**SELECTED TEXT:**
--- BEGIN ---

Ambient Noise Waveforms Preprocessing Methods Examples

The following notebook contains examples for using the psprocess.py toolbox for preprocessing raw seismic waveforms to a point where they can be used for cross-correlations. Currently the script can only operate with MSEED formats, but additional support for other formats such as: SAC, SEED and SUDS will likely be added in the future. The user specifies the input path to the raw waveform. This waveform should be only one trace for the purposes of this example, e.g. BHZ. A Preprocess object is created with this input, and the output is specified by one of the functions contained.

The theory for the current workflow that this example follows for preprocessing is explained in depth in Bensen et al. (2007).


In [44]:
from pysismo.pspreprocess import Preprocess
from obspy import read 
from obspy.core import Stream
import matplotlib.pyplot as plt
import numpy as np
%matplotlib inline

The Preprocess class requires many input parameters to function. Below is a list of examples.


In [45]:
# list of example variables for Preprocess class
FREQMAX = 1./1                            # bandpass parameters
FREQMIN = 1/20.0
CORNERS = 2
ZEROPHASE = True 
ONEBIT_NORM = False                       # one-bit normalization
PERIOD_RESAMPLE = 0.02                     # resample period to decimate traces, after band-pass
FREQMIN_EARTHQUAKE = 1/75.0               # earthquakes periods band
FREQMAX_EARTHQUAKE = 1/25.0   
WINDOW_TIME = 0.5 * 1./FREQMAX_EARTHQUAKE # time window to calculate time-normalisation weights
WINDOW_FREQ = 0.0002                      # freq window (Hz) to smooth ampl spectrum

# here is a list of all of the functions and variables that the Preprocess class contains
help(Preprocess)


Help on class Preprocess in module pysismo.pspreprocess:

class Preprocess
 |  Class for performing all possible preprocess steps on a seismic waveform
 |  to then allow for smooth cross-correlation.
 |  
 |  @param freqmin: low frequency of the band-pass filter
 |  @param freqmax: high frequency of the band-pass filter
 |  @param freqmin_earthquake: low frequency of the earthquake band
 |  @param freqmax_earthquake: high frequency of the earthquake band
 |  @param corners: nb or corners of the band-pass filter
 |  @param zerophase: set to True for filter not to shift phase
 |  @type zerophase: bool
 |  @param period_resample: resampling period in seconds
 |  @param onebit_norm: set to True to apply one-bit normalization (else,
 |                      running mean normalization is applied)

--- END ---

**DATA:**
--- BEGIN ---

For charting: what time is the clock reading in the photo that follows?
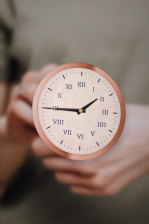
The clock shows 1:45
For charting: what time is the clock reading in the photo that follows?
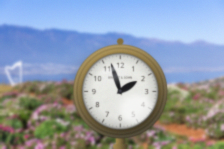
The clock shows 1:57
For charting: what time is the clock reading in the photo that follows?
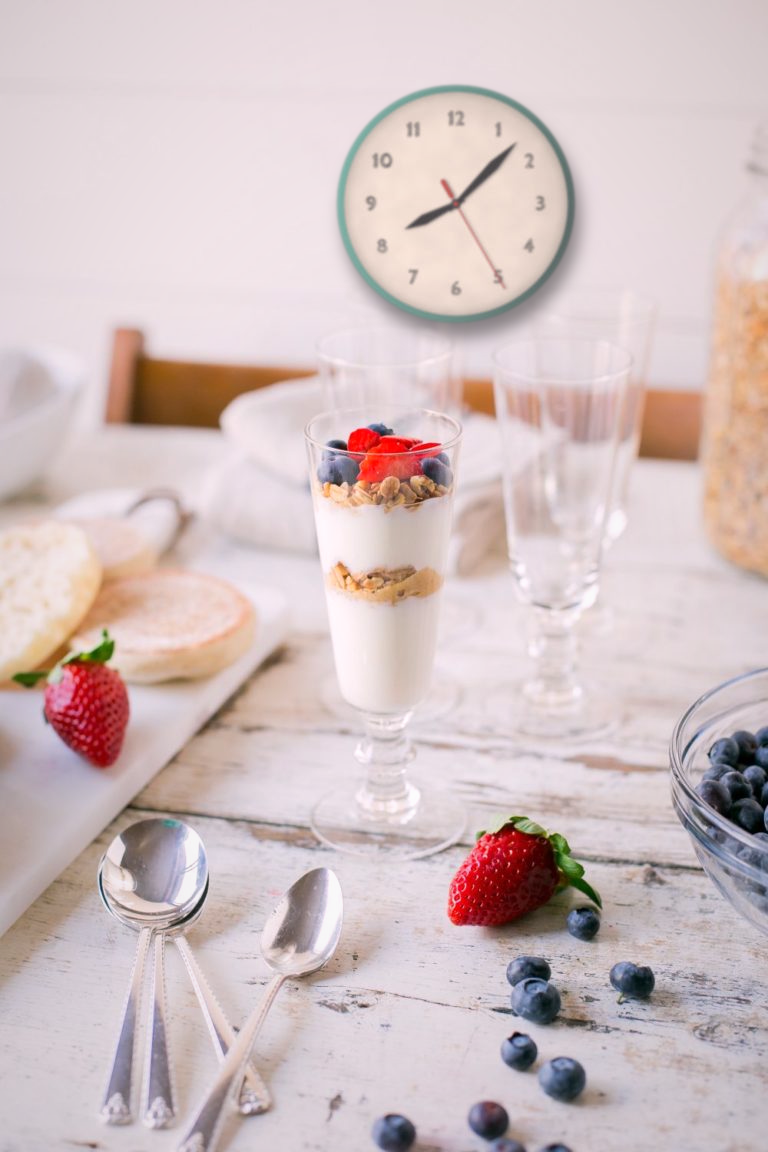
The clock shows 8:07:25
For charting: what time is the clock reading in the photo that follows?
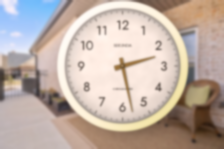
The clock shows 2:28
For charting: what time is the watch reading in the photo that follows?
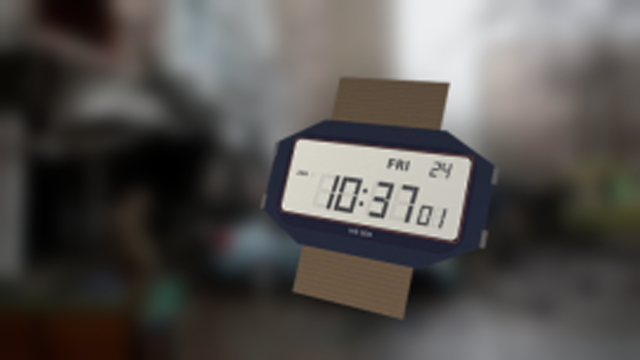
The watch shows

--- END ---

**TO-DO LIST:**
A. Format every line of the clock and watch records as a numbered list, skipping blank lines and leaving out the picture lines.
B. Pick up the seismic waveform preprocessing notebook from its last line and write the next part.
The seismic preprocessing notebook and the clock and watch records have no connection to each other.

**RESPONSES BY TASK:**
A.
1. For charting: what time is the clock reading in the photo that follows?
2. The clock shows 1:45
3. For charting: what time is the clock reading in the photo that follows?
4. The clock shows 1:57
5. For charting: what time is the clock reading in the photo that follows?
6. The clock shows 8:07:25
7. For charting: what time is the clock reading in the photo that follows?
8. The clock shows 2:28
9. For charting: what time is the watch reading in the photo that follows?
10. The watch shows

B.
 |  @type onebit_norm: bool
 |  @param window_time: width of the window to calculate the running mean
 |                      in the earthquake band (for the time-normalization)
 |  @param window_freq: width of the window to calculate the running mean
 |                      of the amplitude spectrum (for the 
 |                      spectral whitening)
 |  
 |  Methods defined here:
 |  
 |  __init__(self, freqmin, freqmax, freqmin_earthquake, freqmax_earthquake, corners, zerophase, period_resample, window_time, window_freq, onebit_norm, *args, **kwargs)
 |  
 |  bandpass_filt(self, trace)
 |      Function to apply a butterworth bandpass-filter to an obspy
 |      trace input object. Note: MUST only be one trace. No streams.
 |  
 |  get_merged_trace(self, station, date, xcorr_interval, skiplocs=[u'50'], minfill=0.8)
 |      Returns one trace extracted from selected station, at selected date
 |      (+/- 1 hour on each side to avoid edge effects during subsequent
 |      processing).
 |      
 |      for 45 minute xcorr interval, change edge effects by 1 minute!
 |      
 |      
 |      
 |      Traces whose location belongs to *skiplocs* are discarded, then
 |      if several locations remain, only the first is kept. Finally,
 |      if several traces (with the same location) remain, they are
 |      merged, WITH GAPS FILLED USING LINEAR INTERPOLATION.
 |      
 |      Raises CannotPreprocess exception if:
 |          - no trace remain after discarded the unwanted locations
 |          - data fill is < *minfill*
 |      
 |      @type station: L{psstation.Station}
 |      @type date: L{datetime.date}
 |      @param skiplocs: list of locations to discard in station's data
 |      @type skiplocs: iterable
 |      @param minfill: minimum data fill to keep trace
 |      @rtype: L{Trace}
 |  
 |  get_or_attach_response(self, trace, dataless_inventories=(), xml_inventories=())
 |      Returns or attach instrumental response, from dataless seed inventories
 |      (as returned by psstation.get_dataless_inventories()) and/or StationXML
 |      inventories (as returned by psstation.get_stationxml_inventories()).
 |      If a response if found in a dataless inventory, then a dict of poles
 |      and zeros is returned. If a response is found in a StationXML
 |      inventory, then it is directly attached to the trace and nothing is
 |      returned.
 |      
 |      Raises CannotPreprocess exception if no instrumental response is found.
 |      
 |      @type trace: L{Trace}
 |      @param dataless_inventories: inventories from dataless seed files 
 |                                   (as returned by 
 |                                    psstation.get_dataless_inventories())
 |      @type dataless_inventories: list of L{obspy.xseed.parser.Parser}
 |      @param xml_inventories: inventories from StationXML files 
 |                              (as returned by 
 |                               psstation.get_stationxml_inventories())
 |      @type xml_inventories: list of L{obspy.station.inventory.Inventory}
 |  
 |  preprocess_trace(self, trace, paz=None)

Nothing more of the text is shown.